Parr also raised a fundamental question around the information held by police forces and a recognition that it could be relevant to others in keeping the public safe: how many times do you want to store that piece of information? If the answer is once, but it can be re-used many times, it supports the case for a more common approach to IT.

This can be aligned with the growing view that police forces should be making more use of commodity IT platforms, which have become much more sophisticated in recent years and better able to manage information in line with police processes. This would support the re-use of information, and make a big contribution to savings in future years.

It does not entail a ‘one size fits all’ approach – there will still be elements of policing in which the need for a localised approach remains – but it will require common standards for the information as much as the technology.

Robert Leach, deputy chief executive of the Police ICT Company, said that the move towards common IT should be made in parallel with a move towards standards for the way that data is held, updated, transacted and exchanged. This would lay the ground for enabling a fully competitive market, rather than a single IT system or just a handful for specific processes.

The key factor is that if suppliers know they are conforming to those standards they can sell their systems to any police services; and the forces know they can find alternative suppliers offering competing systems.

Aspiration

Leach said the Policing Vision 2025, published in November of last year, provides a foundation for digital technology in policing. It provides an aspiration for an operational environment – with a local workforce, operational environment, digital capabilities and enabling services – underpinned by a coordinated ICT strategy.
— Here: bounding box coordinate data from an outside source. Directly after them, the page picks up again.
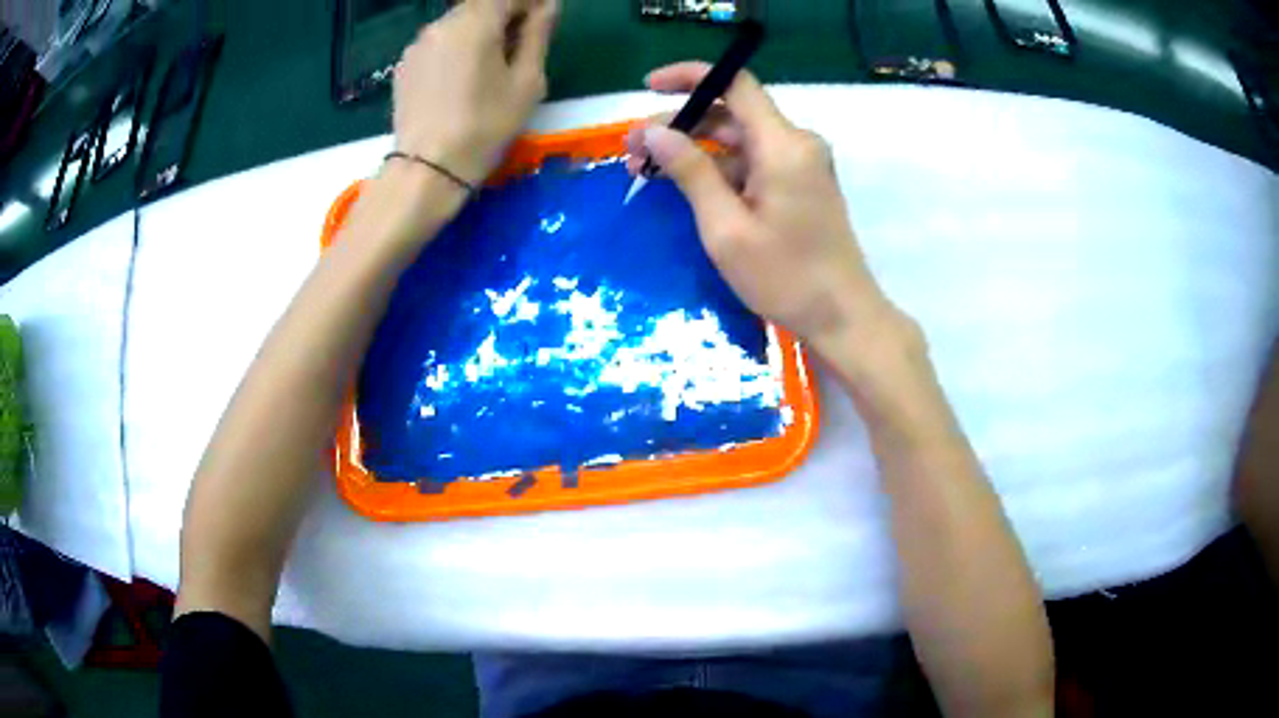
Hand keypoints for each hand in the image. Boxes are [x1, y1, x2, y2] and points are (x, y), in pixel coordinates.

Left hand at [394, 0, 557, 186]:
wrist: (427, 169)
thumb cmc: (485, 126)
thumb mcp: (526, 81)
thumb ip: (537, 35)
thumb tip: (548, 6)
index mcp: (476, 22)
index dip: (531, 3)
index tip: (545, 16)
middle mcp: (442, 23)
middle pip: (481, 4)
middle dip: (505, 13)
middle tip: (523, 38)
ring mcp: (418, 43)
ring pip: (457, 22)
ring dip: (480, 29)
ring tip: (493, 60)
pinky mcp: (405, 64)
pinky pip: (439, 41)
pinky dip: (457, 45)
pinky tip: (463, 74)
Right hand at [626, 62, 914, 360]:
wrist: (843, 317)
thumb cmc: (785, 278)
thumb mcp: (726, 228)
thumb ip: (690, 171)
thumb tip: (653, 131)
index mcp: (782, 145)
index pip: (735, 83)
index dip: (689, 76)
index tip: (647, 88)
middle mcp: (796, 144)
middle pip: (732, 113)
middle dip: (680, 124)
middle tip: (632, 150)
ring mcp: (801, 165)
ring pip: (740, 140)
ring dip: (695, 150)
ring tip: (648, 171)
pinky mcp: (801, 185)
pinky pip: (753, 163)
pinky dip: (719, 170)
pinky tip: (686, 187)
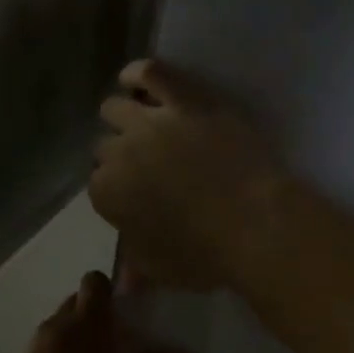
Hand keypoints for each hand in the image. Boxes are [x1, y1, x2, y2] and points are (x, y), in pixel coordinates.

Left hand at [0, 271, 197, 352]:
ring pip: (61, 331)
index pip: (96, 282)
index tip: (130, 307)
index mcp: (89, 319)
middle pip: (77, 304)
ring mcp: (36, 347)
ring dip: (78, 342)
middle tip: (121, 342)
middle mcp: (60, 324)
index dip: (112, 288)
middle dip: (96, 316)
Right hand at [92, 59, 286, 289]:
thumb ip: (136, 265)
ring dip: (122, 118)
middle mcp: (118, 153)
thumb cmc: (206, 254)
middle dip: (118, 155)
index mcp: (107, 194)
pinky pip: (150, 72)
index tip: (133, 196)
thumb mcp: (162, 270)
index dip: (115, 190)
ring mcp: (150, 121)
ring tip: (139, 124)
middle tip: (143, 165)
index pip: (97, 185)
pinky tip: (135, 80)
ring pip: (115, 108)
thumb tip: (124, 281)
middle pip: (104, 146)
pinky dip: (138, 74)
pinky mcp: (185, 99)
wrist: (256, 223)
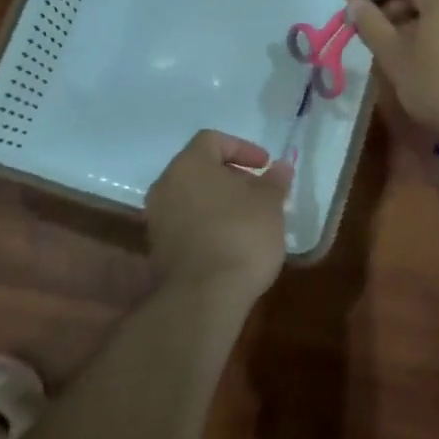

The Police ICT company is developing processes to help realise that strategy and has worked out principles requiring forces to think about their data architecture in line with business architecture. One of its assumptions is that, before making decisions on IT, you ask if what you want to do has been done before; whether it conforms with standards; and if you can re-use it support collaboration.

Other positive steps have been taken: the NPCC has working groups for issues such as infrastructure and commercial arrangements; police forces are becoming more confident about the security of cloud services for holding information; and the Police ICT Company is working on a more coordinated approach to contracts with suppliers. Also, the Police Transformation Fund is supporting initiatives in using digital technology.

And the standards to underpin this do not necessarily have to developed exclusively for policing. Some are already in place – including those developed by the Government Digital Service – that could be applied to policing to support the better use of information. They could be a great asset in supporting collaboration and providing the value from commodity IT.

Common information and technical standards will be great for modern policing; and there is no need to develop them within a police silo.